Exercise inputs:
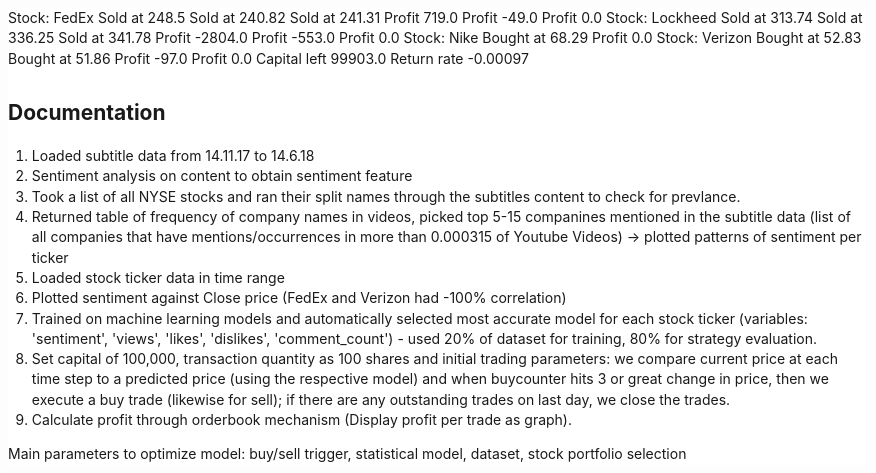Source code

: Stock:  FedEx
Sold at 248.5
Sold at 240.82
Sold at 241.31
Profit 719.0
Profit -49.0
Profit 0.0
Stock:  Lockheed
Sold at 313.74
Sold at 336.25
Sold at 341.78
Profit -2804.0
Profit -553.0
Profit 0.0
Stock:  Nike
Bought at 68.29
Profit 0.0
Stock:  Verizon
Bought at 52.83
Bought at 51.86
Profit -97.0
Profit 0.0
Capital left 99903.0
Return rate -0.00097

## Documentation

1. Loaded subtitle data from 14.11.17 to 14.6.18
2. Sentiment analysis on content to obtain sentiment feature
3. Took a list of all NYSE stocks and ran their split names through the subtitles content to check for prevlance.
4. Returned table of frequency of company names in videos, picked top 5-15 companines mentioned in the subtitle data (list of all companies that have mentions/occurrences in more than 0.000315 of Youtube Videos) -> plotted patterns of sentiment per ticker
5. Loaded stock ticker data in time range
6. Plotted sentiment against Close price (FedEx and Verizon had -100% correlation)
7. Trained on machine learning models and automatically selected most accurate model for each stock ticker (variables: 'sentiment', 'views', 'likes', 'dislikes', 'comment_count') - used 20% of dataset for training, 80% for strategy evaluation.
8. Set capital of 100,000, transaction quantity as 100 shares and initial trading parameters: we compare current price at each time step to a predicted price (using the respective model) and when buycounter hits 3 or great change in price, then we execute a buy trade (likewise for sell); if there are any outstanding trades on last day, we close the trades.
9. Calculate profit through orderbook mechanism (Display profit per trade as graph). 

Main parameters to optimize model: buy/sell trigger, statistical model, dataset, stock portfolio selection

Task to complete: The lines in the records above that include the word "dataset" must be copied out.

Answer space:
7. Trained on machine learning models and automatically selected most accurate model for each stock ticker (variables: 'sentiment', 'views', 'likes', 'dislikes', 'comment_count') - used 20% of dataset for training, 80% for strategy evaluation.
Main parameters to optimize model: buy/sell trigger, statistical model, dataset, stock portfolio selection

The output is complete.